When you’re putting together your Christmas gift list, I think you’ll find it easy to satisfy the wine lovers you know, be it your boss, uncle, grandmother, or neighbor. Buying someone a gift of wine as expensive as that Penfolds isn’t affordable for most people—including me. But you can provide someone a gift of wine that you love, and it doesn’t have to be that costly to provide the recipient satisfaction. That’s particularly so if it comes from one of our SLO County wineries, because they’re much more reasonably priced than a similar quality Chardonnay or Pinot Noir from Napa or Burgundy.

Here are some of the recommendations I heard about from local wine sellers who can help you please any wine connoisseur. Keep in mind that they all offer wines, wineglasses, decanters, gift certificates, and more, but they all have something to offer that’s unique to their wine shop.

The Crushed Grape in SLO is one such wine shop in a most unlikely space. They’re behind the Bed Bath & Beyond, and across the street from the Sears Automotive Repair shop. Owner Gretchen Gonyer created “the home of the original SLO Baskets” in 1986, and she’s busier than ever supplying businesses with their annual orders of wine and food baskets. She provides numerous choices, including baskets filled only with SLO County produced foods and wines. You can also get baskets without wine for food lovers of every age.

Gonyer’s assortment of wines ranges widely, from value-priced brands to small artisan wineries. A nice addition when shopping here is the deli, where you can get a great sandwich hot or cold, salads, soups, and chili. All of the specialty foods Gonyer uses in her gift baskets are available for purchase separately. Check out the candy section, and you’re sure to wrap this shopping trip up with a sweet treat for the drive home.

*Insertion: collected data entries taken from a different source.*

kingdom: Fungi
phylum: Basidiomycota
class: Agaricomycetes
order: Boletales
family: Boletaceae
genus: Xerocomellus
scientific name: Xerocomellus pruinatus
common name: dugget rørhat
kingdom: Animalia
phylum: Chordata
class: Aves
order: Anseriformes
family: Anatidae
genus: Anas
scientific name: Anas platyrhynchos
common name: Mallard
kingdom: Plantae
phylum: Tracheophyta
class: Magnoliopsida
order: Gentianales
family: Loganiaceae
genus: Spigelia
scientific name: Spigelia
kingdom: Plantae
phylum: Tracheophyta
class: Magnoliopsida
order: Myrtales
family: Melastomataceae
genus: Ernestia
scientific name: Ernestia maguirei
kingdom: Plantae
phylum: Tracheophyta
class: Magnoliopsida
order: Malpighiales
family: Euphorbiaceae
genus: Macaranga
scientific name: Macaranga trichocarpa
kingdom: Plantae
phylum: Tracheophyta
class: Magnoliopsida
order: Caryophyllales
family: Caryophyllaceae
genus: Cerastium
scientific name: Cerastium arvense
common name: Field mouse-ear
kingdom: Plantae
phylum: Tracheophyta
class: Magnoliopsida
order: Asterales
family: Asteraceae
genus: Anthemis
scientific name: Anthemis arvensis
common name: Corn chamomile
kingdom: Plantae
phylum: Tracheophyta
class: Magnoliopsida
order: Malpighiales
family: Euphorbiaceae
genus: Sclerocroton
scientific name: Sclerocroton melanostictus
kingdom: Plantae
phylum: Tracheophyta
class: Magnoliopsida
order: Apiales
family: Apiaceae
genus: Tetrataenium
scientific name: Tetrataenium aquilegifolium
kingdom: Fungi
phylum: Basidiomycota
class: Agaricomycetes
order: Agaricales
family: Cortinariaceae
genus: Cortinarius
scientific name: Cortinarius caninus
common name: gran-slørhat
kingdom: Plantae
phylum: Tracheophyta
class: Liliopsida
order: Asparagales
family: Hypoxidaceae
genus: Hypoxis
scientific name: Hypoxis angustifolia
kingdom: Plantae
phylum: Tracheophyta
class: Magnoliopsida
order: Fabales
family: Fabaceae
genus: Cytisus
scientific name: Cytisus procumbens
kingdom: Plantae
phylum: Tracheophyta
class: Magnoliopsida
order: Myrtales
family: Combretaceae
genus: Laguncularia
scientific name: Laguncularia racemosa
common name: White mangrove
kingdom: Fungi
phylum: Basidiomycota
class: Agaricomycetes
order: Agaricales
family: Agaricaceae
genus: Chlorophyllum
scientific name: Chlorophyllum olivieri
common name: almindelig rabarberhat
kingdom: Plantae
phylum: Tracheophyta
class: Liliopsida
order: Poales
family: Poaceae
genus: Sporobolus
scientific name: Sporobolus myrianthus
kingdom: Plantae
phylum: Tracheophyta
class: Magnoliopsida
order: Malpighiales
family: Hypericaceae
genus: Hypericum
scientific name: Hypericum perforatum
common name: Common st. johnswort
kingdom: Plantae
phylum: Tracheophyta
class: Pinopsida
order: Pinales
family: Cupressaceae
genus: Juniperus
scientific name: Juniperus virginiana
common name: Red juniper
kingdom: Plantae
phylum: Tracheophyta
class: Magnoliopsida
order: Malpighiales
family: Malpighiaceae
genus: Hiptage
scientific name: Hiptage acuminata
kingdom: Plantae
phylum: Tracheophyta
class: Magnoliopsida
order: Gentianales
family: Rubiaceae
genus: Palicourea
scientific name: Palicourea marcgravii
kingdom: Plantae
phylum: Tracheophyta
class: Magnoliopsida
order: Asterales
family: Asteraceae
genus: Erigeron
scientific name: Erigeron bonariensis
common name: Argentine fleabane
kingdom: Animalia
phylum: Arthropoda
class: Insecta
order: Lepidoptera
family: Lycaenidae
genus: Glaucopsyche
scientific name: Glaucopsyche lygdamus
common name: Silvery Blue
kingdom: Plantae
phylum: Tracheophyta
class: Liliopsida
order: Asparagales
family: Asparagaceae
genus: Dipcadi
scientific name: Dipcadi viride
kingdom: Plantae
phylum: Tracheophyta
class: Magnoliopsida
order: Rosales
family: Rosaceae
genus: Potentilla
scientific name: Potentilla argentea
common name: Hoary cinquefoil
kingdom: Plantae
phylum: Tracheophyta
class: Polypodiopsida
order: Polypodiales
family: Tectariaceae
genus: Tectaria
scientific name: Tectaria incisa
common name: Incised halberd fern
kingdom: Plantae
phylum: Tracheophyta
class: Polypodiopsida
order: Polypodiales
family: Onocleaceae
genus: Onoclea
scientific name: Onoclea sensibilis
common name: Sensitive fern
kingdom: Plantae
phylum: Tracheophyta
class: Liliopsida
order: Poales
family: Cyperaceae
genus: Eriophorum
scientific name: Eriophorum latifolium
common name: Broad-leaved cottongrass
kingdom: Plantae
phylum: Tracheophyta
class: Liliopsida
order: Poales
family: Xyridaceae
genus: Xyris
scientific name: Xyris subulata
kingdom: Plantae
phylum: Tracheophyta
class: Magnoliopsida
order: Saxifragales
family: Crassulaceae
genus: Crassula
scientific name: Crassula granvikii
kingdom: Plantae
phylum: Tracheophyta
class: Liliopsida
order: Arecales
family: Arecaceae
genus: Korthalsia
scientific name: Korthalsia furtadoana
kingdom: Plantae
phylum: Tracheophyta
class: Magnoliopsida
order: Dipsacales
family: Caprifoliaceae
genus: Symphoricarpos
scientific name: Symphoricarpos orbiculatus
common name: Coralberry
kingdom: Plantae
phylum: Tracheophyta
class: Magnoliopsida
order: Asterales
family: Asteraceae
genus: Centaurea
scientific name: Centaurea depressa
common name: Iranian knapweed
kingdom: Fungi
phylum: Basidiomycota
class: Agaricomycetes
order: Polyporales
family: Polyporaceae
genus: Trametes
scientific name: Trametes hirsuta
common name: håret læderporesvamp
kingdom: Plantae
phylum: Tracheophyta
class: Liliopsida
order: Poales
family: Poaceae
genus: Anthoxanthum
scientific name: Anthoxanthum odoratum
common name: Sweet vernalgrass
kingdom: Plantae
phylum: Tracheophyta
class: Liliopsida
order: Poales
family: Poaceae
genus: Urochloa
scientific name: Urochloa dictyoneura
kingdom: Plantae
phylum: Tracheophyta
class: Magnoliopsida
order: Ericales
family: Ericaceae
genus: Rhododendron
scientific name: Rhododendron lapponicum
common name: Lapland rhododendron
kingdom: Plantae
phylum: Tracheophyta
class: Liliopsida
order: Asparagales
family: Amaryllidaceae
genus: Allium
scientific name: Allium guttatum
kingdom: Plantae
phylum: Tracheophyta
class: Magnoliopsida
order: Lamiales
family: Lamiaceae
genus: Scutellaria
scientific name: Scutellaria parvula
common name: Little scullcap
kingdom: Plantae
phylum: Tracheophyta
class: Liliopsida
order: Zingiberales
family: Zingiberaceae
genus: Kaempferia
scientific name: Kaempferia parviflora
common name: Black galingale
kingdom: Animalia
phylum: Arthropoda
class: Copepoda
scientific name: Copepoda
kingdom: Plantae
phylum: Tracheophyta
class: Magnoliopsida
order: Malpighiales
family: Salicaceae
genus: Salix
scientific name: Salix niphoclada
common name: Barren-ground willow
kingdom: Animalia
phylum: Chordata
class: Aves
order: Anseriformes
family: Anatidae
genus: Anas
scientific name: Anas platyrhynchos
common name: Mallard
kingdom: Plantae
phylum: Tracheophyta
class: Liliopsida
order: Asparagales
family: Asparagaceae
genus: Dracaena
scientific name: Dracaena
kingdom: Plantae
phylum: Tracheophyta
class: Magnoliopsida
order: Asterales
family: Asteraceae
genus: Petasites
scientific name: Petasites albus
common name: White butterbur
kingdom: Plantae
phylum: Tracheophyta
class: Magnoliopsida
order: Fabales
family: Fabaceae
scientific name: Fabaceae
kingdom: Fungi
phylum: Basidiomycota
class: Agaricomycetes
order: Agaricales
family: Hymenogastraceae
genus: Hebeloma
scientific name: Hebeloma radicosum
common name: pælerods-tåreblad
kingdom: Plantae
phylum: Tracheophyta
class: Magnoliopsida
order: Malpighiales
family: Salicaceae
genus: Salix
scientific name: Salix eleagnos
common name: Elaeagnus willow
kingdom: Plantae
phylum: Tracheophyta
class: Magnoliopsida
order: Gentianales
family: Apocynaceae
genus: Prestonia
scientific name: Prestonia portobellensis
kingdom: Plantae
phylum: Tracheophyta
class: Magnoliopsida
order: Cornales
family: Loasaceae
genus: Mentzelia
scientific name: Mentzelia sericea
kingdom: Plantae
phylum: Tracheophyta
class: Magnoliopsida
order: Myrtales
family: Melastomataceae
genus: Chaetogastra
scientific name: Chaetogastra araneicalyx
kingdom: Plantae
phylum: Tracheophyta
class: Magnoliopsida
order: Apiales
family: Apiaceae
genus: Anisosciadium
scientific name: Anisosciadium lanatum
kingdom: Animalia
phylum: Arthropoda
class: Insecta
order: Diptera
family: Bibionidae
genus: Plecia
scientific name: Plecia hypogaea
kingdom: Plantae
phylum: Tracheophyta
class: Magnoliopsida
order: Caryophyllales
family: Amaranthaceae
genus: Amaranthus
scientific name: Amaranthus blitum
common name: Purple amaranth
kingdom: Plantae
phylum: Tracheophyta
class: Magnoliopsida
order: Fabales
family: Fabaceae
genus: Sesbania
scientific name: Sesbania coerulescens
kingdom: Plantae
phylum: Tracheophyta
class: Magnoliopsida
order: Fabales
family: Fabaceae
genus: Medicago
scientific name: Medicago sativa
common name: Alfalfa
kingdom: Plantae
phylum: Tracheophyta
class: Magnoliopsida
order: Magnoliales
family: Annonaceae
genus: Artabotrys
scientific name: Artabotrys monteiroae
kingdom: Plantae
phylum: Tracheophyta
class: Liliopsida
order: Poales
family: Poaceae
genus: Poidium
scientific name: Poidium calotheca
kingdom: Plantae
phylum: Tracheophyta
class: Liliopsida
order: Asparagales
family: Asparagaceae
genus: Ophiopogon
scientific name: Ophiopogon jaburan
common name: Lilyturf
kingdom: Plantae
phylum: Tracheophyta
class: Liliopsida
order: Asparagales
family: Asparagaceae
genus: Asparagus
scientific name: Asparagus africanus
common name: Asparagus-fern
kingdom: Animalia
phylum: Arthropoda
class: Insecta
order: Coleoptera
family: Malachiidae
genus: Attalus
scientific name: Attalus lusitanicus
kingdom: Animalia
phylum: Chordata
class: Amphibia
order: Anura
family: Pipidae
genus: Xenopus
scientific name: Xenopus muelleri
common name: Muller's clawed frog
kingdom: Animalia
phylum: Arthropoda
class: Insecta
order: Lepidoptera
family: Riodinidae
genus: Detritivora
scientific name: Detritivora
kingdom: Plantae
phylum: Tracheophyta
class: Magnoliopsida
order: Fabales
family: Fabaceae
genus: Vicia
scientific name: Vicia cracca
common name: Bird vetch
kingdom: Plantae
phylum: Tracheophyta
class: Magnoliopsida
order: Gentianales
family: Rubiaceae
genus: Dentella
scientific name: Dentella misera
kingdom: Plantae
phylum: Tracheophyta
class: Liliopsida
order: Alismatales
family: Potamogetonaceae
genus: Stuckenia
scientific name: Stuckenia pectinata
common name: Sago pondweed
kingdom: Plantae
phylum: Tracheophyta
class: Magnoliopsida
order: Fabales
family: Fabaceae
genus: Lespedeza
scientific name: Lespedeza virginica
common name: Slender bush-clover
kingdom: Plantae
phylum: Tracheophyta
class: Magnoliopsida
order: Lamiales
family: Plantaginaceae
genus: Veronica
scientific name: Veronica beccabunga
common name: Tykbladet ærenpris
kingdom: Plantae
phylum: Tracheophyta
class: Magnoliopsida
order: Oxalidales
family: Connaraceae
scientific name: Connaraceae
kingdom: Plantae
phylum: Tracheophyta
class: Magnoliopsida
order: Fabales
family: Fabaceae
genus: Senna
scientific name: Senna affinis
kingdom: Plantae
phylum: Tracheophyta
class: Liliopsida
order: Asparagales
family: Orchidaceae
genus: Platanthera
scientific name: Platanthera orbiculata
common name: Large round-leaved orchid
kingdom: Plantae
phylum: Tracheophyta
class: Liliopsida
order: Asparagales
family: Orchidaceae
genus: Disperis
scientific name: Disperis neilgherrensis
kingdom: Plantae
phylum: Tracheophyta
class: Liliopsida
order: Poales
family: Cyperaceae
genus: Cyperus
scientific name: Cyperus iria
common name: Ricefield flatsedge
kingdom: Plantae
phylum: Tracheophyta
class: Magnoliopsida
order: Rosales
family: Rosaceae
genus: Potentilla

If you need more help in finding exactly the right wine for the wine snob you’re buying for, consider a shop that’s entirely focused on wines. We have many choices:

Central Coast Wines on Higuera has had the front window boarded up so long, owner Dianna Ritchie said she felt like she was living in a cave. But it’s ready at last, just in time for all the holiday shoppers. She has a wealth of choices: wines at every price range; gourmet foods and cheeses; micro-brews from Germany, Belgium, and California; and merchandise, including Riedel crystal stemware, tableware, backpacks, and clothing. It’s a great stop on Thursday night during Farmers Market in SLO, when there’s always a local winemaker there pouring samples of his or her wines.

A bit off the track, but well worth finding is Vintage 1255 on Monterey Street. There, manager Greg Rose prides himself on an amazing selection of excellent small brands, like Linne Calodo, L’Aventure, and more. He explains his focus is on really small brands that are hard to find. And do check out the selection of gourmet cheeses that he only cuts to order. Besides presents for friends, be sure to treat yourself to the perfect pairing of cheese and a Hush Harbor baguette for the wine you take home for yourself.

Avila Wine & Roasting Company in Avila Beach offers many local wines and more at every price range. Wine connoisseur/owner Manny Luiz searches out wines he considers perfectly balanced and stocks up on them. He proudly sells brands like Sierra Madre, Ridge, Renwood, and Jack Creek. Luiz also carries a nice range of affordable magnums (the 1.5-liter bottle holds the equivalent of two regular-sized bottles) that are perfect for serving at parties, or as gifts. The small shop features art by his cousin Colleen Gnos, whose oil paintings, prints, and postcards feature mermaid-, beach-, and wave-themed original art.

In Templeton, 15 Degrees C has a great collection of local and imported wines. I love discovering special Rieslings from Germany or Alsace. Owner Ali Rush Carscaden, a certified sommelier, created a popular line of “15c gift bundles” that might include wine and cheese, or beer and cheese. Or you might consider the gift of a certificate for her “wine university” classes for any wine lover. The series of classes costs $350, making it something a parent might buy for a son or daughter who’s an aspiring winemaker. Each class features tastings of around 10 wines with handouts and presentations.

In my Pismo Beach neighborhood, visit Tastes of the Valleys Pismo Beach. Owners Ash and Lissa Mehta offer an extraordinary range of gems from all over the Central Coast, then they throw in a few from Oregon, Sonoma, and Napa Valley wineries. They’re offering a new line of wine stoppers that are really beautiful, made from grapevines that are bonded and polished ($39.95 each). But it’s mostly about the wines, and they boast the offering of 500 wines by the glass daily—that’s hard to find anywhere.

I hope that when you find that special wine you want to give to a good friend or beloved relative, you’ll buy another as the perfect gift for yourself. You deserve it for your generosity.